Bifid nose with or without anorectal and renal anomalies (BNAR) is a rare autosomal recessive genetic congenital disorder characterized by bifid nose and renal agenesis, with or without anorectal malformations. Our research identified the genetic factors associated with BNAR in a Chinese pedigree. Muscle tissue specimens from the fetus and peripheral blood specimens from the parents were collected, and genomic DNA was extracted for whole-exome sequencing. Sanger sequencing was used to verify the emergence of variants in the pedigree. Minigene assays and structural modeling were performed to confirm the influence of intronic variants on mRNA splicing. We identified a homozygous splicing variant, c.3274 + 4 A > G, in the FREM1 gene in the fetus. Sanger sequencing revealed that the parents were heterozygous. In vitro and in intro minigene assays revealed exon 18 skipping, causing a nonframeshift, 62 amino acid deletion in FREM1. Structural predictions indicate the deletion severely disrupts the FREM1 CSPG6 domain, replacing its stable interwoven β-sheet architecture with a single β-sheet and an aberrant α-helix. This profound conformational shift likely abolishes the interaction interfaces required for FRAS1/FREM multiprotein complex assembly, impairing its overall function.

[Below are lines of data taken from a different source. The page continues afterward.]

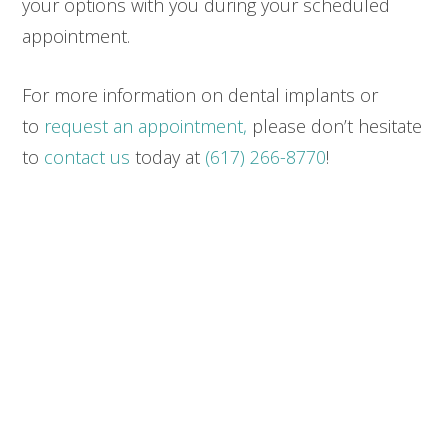
your options with you during your scheduled
appointment.
For more information on dental implants or
to
request an appointment,
please don’t hesitate
to
contact us
today at
(617) 266-8770
!
SEND US A MESSAGE
Please use this form for general information
purposes only. DO NOT send personal health
information through this form. Specific patient care
must be addressed during your appointment.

Based on these findings, the variant was categorized as likely pathogenic according to the American College of Medical Genetics and Genomics guidelines. Accordingly, after being informed about the hazards of the pathogenic variant, the couple selected preimplantation genetic tests for monogenic disorders (PGT-M) and had a healthy baby. This study presents a Chinese fetus with FREM1-related pathology. Moreover, this study extends the phenotypic spectrum of BNAR, while laying a foundation for PGT-M.